# Excerpt to read
————————
# Mustang Filly for the Extreme Supreme Mustang Makeover Challenge



## Jewelsb (May 8, 2012)

She's nice. I like her she's very cute. I like the thickness in her legs.
Do you like horses with longer backs?
_Posted via Mobile Device_


----------



## CLaPorte432 (Jan 3, 2012)

She looks insanely butt-high in that first picture.

Her back is long. She has a very steep shoulder.

She looks to have good bone to her legs. Maybe sickle hocked, but not bad at all. She is rather cow hocked though.

Shes a cute girl.
_Posted via Mobile Device_


----------



## Schulzs89 (Jul 10, 2012)

Her front legs appear nice, her shoulder looks upright in some photos and better in others, she is cow hocked sickle hocked but it is hard to judge as she isn't squared up, for side shots try to get a complete profile pic of her squared up. 

Also, if you want to use her as an eventer I would stop jumping her now. If she jumps something at liberty in the field that is fine, but no two year old or yearling should be jumping. I honestly wouldn't have a horse jump anything til 4, and that would be light jumping, no need to wear her down that young. It's very hard on their joints at that age. 

So if you can take better pics I think it would help. ;-)


----------



## LovePandaPony (Aug 14, 2011)

Yeah, I dont jump her anymore. xP I had a few days within the first two months of working with her where I was jumping her once a week or so, but came to the conclusion that her being healthy was more important then me winning the challenge. Hold on, I think I have a picture of her square and the side shot... Lemme try and find it ^^


----------



## Cacowgirl (Feb 19, 2011)

I like her ..a lot. I really like the bone size of her legs. She looks very sweet & willing to do your bidding. Good luck with her.


----------
————————
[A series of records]

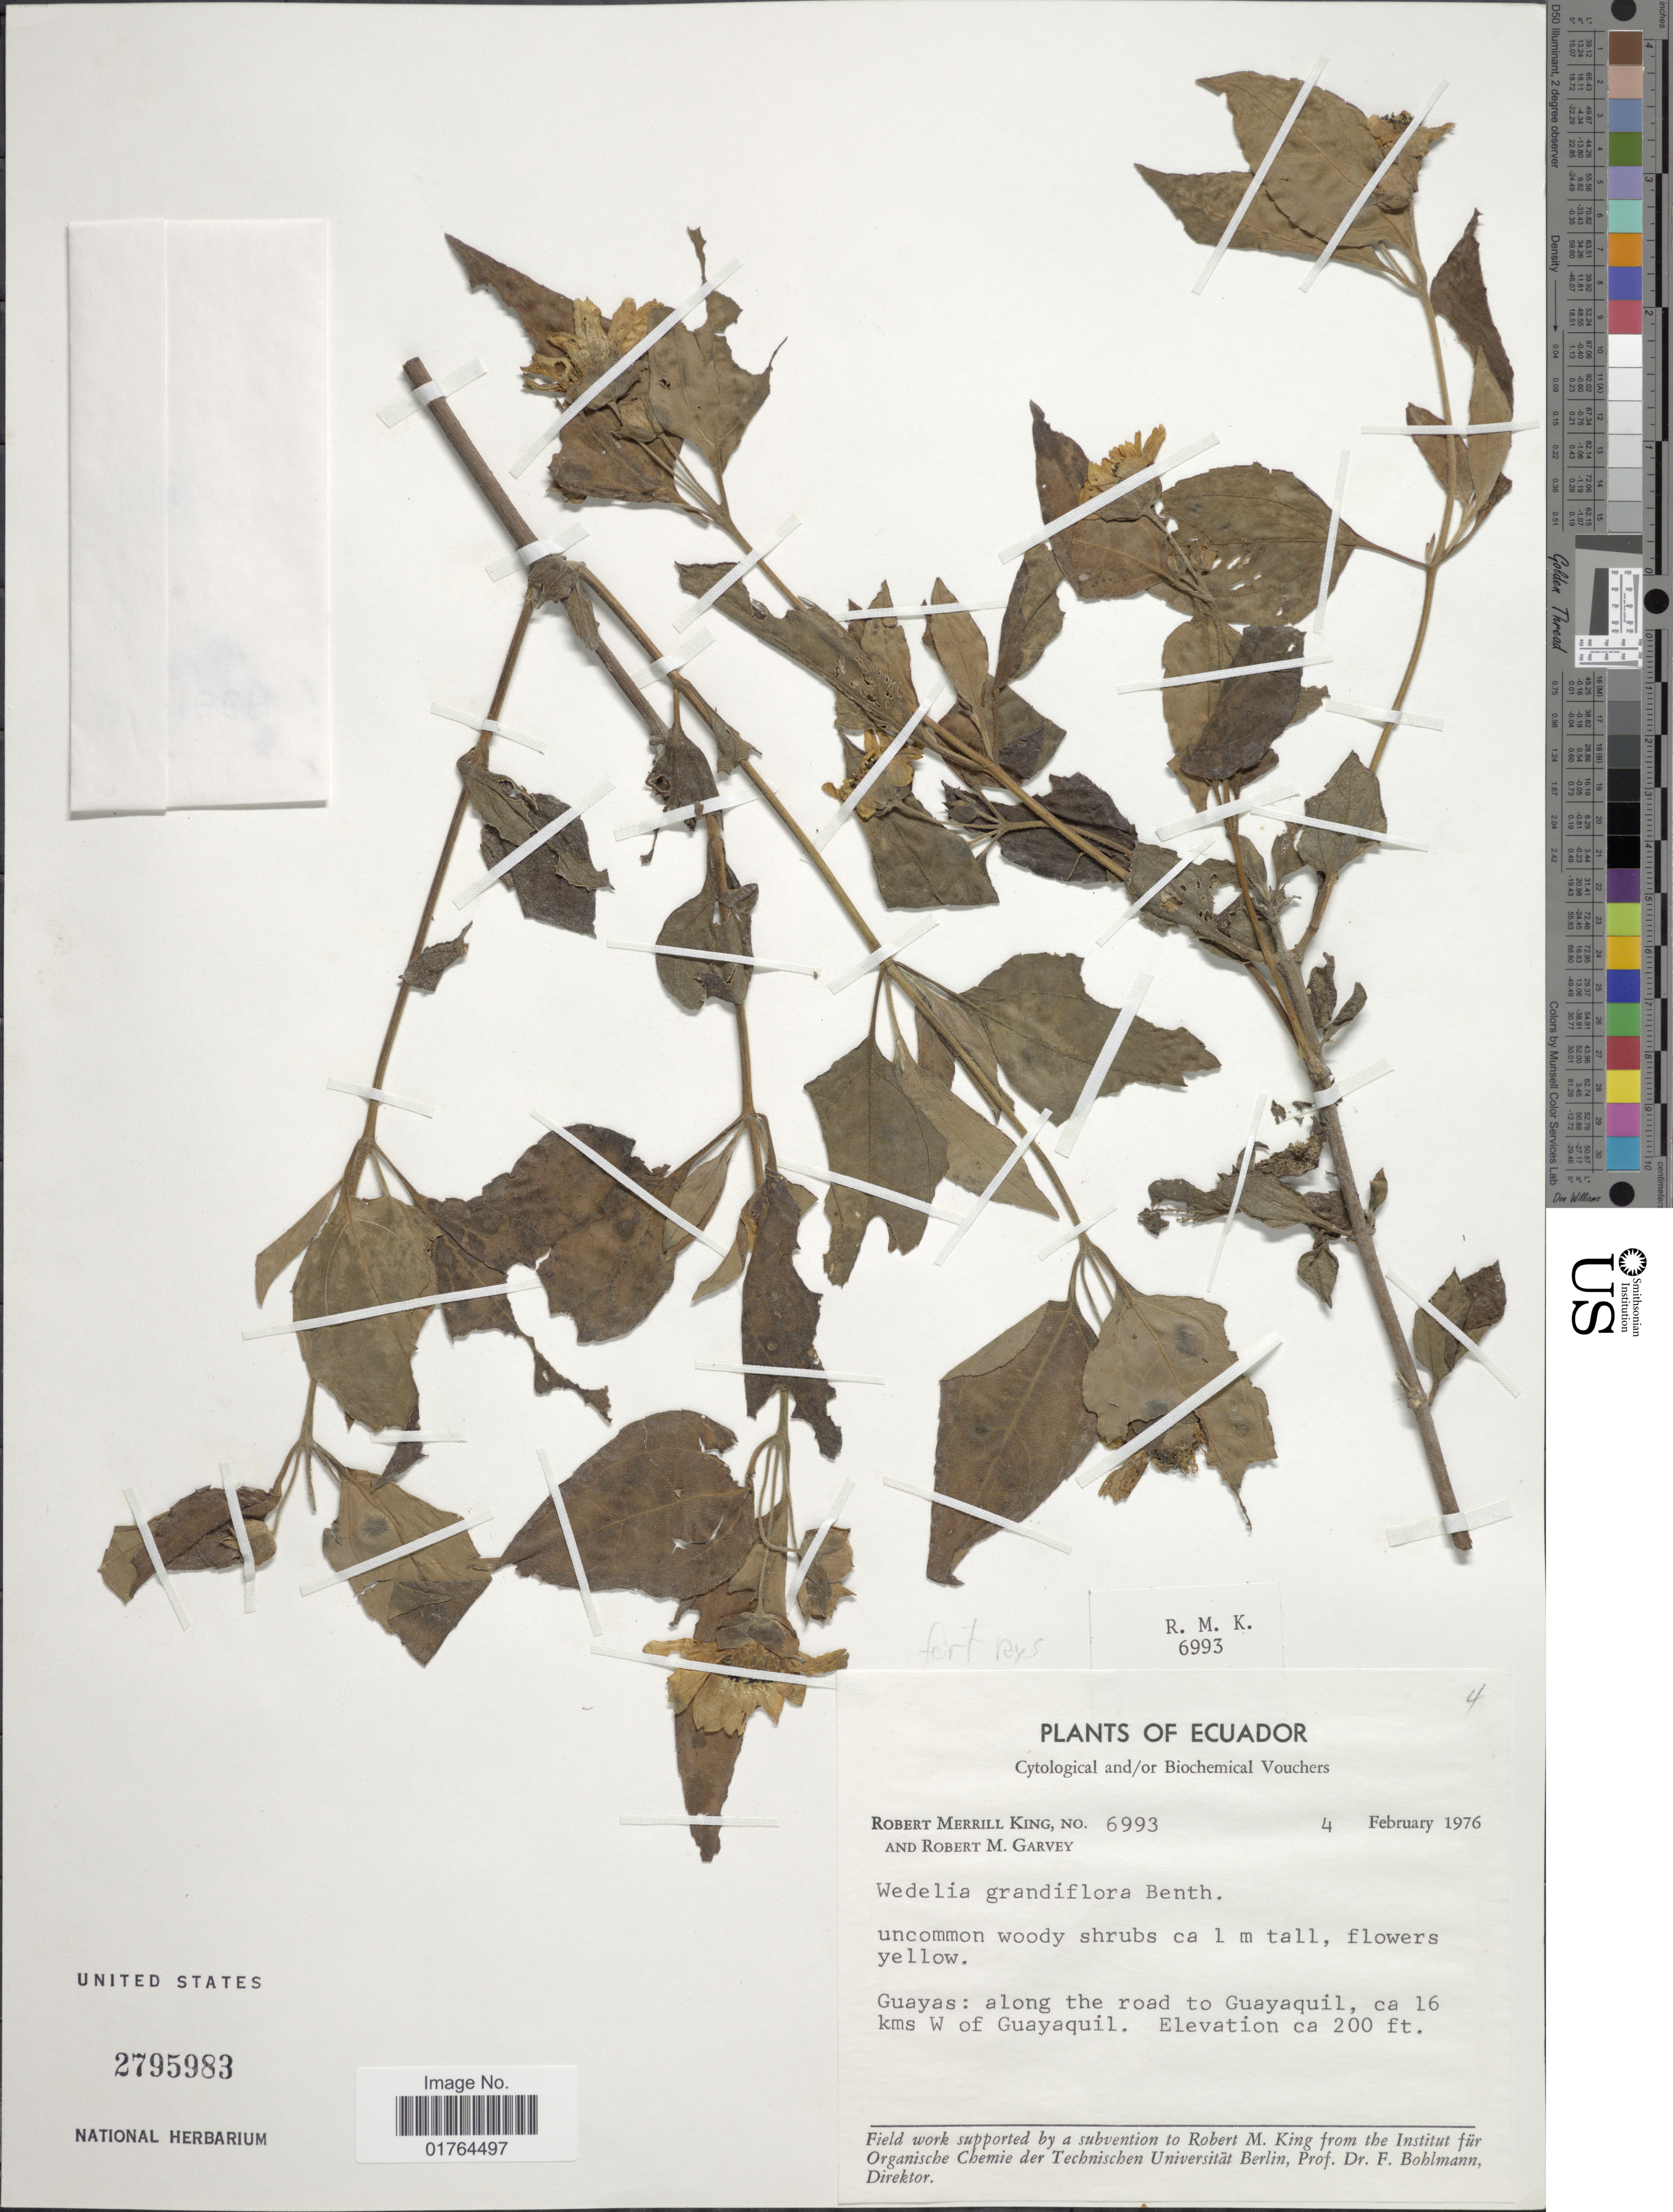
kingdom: Plantae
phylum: Tracheophyta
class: Magnoliopsida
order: Asterales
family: Asteraceae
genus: Wedelia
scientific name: Wedelia grandiflora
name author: Benth.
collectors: R. M. King & R. Garvey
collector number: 6993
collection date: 1976-02-04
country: Ecuador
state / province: Guayas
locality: Along the road to Guayaquil, ca 16 kms W of Guayaquil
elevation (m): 61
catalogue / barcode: US 2795983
————————
# Requirements
List the usernames of everyone who posted in the mustang filly thread, in the order their posts appear.

# Result below
Jewelsb, CLaPorte432, Schulzs89, LovePandaPony, Cacowgirl